- Susan Mayne, director of FDA’s Center for Food Safety and Applied Nutrition, is retiring effective May 31. She has led CFSAN for more than eight years.
- As CFSAN director, Mayne worked to implement the Food Safety Modernization Act (FSMA), led labeling reforms, and spearheaded the use of new science at FDA through actions including standardizing whole genome sequencing for food safety issues and the first no questions letters for cultivated meat companies.
- As the Human Foods program at FDA is getting restructured, Mayne’s retirement means there will be vacancies in leadership at both of the major divisions that deal with food. Former Deputy Commissioner for Food Policy and Response Frank Yiannas resigned in February.
Unlike Yiannas’s departure, in which he directly addressed the problems he saw with the decentralized structure of the FDA’s food functions, Mayne’s retirement announcement has fewer overtones about the need to reform the agency.
In a note from Mayne distributed by CFSAN and shared by FDA staff, she noted she’s been eligible for retirement since 2021. She says that she strongly supports FDA Commissioner Robert Califf’s efforts to overhaul the Human Foods program, and that helped her time her retirement.
“[I]t is time for me to pass the leadership baton to a new generation of leadership who can commit to implementing the Commissioner’s vision in the coming years,” Mayne said in the note.
In a letter to FDA staff announcing Mayne’s retirement sent to Food Dive, Califf thanked her for her work and “thoughtfulness” in developing the vision and plans for the FDA’s Human Foods revamp.
“By building what I believe will be a transformative system that ensures seamless coordination across the FDA and with our many partners and stakeholders, we will continue to ensure that our nation has a safe, nutritious, and plentiful food supply. And this will stand as yet another of Susan’s many significant contributions to the advancement of public health and the strengthening of the FDA,” the letter states.
Mayne came to FDA after a long career in academia. She spent nearly three decades at Yale University, serving in this time in two leadership roles: chairman of the chronic disease epidemiology department and associate director of the Yale Cancer Center. According to her online biography at FDA, she has been author or co-author of nearly 250 scientific publications on food, nutrition and health.
FDA has experienced many major changes in food regulation since Mayne first arrived at the agency. FSMA, intended to strengthen food safety through prevention, went into effect. According to Califf’s letter, Mayne was in charge of implementation of nine foundational FSMA rules, as well as nearly 70 specific guidance documents. Nutrition Facts labeling got its first update in more than two decades. New limits were established for potentially harmful substances like arsenic in food for infants and toddlers. “Healthy” is on its way to a new FDA-regulated definition, and the agency is working toward making more allowances for manufacturers to reduce salt in processed foods. The agency has also issued no-questions letters for two cultivated meat makers, moving the nascent industry forward.

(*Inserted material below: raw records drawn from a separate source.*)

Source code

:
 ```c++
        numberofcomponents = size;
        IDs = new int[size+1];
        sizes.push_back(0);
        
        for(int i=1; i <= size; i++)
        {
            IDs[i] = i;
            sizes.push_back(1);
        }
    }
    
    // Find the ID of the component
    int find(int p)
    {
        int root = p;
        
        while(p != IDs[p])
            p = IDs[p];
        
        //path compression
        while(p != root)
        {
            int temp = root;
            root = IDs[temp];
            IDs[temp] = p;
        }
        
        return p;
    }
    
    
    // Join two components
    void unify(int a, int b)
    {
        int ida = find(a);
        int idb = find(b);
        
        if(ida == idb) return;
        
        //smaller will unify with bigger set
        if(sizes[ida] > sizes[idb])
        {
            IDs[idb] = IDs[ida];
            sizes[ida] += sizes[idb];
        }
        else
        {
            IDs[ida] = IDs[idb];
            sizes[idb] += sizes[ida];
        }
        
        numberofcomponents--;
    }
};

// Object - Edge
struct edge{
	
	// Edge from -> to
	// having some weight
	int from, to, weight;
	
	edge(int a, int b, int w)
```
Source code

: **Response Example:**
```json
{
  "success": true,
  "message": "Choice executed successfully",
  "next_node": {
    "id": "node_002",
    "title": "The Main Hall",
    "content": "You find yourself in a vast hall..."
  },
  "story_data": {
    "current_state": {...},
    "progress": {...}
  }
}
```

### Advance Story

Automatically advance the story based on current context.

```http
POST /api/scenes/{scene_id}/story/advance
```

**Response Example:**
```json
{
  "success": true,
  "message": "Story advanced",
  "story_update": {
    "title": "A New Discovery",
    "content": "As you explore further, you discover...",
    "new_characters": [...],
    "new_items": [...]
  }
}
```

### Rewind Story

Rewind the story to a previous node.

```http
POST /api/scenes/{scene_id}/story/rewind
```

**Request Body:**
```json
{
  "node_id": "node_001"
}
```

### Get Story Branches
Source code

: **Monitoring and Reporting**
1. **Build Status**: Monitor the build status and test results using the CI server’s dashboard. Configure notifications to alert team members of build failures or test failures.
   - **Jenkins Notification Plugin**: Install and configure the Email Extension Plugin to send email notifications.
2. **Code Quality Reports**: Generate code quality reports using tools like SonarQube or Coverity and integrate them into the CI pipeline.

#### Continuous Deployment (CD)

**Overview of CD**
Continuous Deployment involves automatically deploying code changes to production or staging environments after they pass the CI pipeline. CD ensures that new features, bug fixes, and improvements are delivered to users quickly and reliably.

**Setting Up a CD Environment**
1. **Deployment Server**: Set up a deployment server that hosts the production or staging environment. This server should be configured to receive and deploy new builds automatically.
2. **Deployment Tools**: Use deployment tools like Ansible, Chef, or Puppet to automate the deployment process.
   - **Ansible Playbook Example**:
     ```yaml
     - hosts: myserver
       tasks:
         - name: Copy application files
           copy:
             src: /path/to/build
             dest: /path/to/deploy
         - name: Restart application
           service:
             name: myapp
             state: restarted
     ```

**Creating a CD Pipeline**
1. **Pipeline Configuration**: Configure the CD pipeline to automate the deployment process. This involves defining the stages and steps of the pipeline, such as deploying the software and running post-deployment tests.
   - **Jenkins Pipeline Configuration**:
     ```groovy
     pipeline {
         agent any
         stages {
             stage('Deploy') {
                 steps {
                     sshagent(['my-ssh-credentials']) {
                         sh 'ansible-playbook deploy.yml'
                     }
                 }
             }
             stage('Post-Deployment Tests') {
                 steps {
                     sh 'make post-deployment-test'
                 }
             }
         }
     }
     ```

As FDA’s food division embarks on its biggest restructuring in the recent past, it’s unclear whether new permanent leadership will be named to fill the positions Yiannas and Mayne are leaving. According to a Feb. 28 update from Califf, the agency is currently searching for its new deputy commissioner for Human Foods, with hopes of finding someone as soon as possible. The finalized reorganization plan is likely to come in the fall, though the process to put it in place will take some time. However, the vacancies at the top of the food divisions may make finding the new leader for all of food a much higher priority.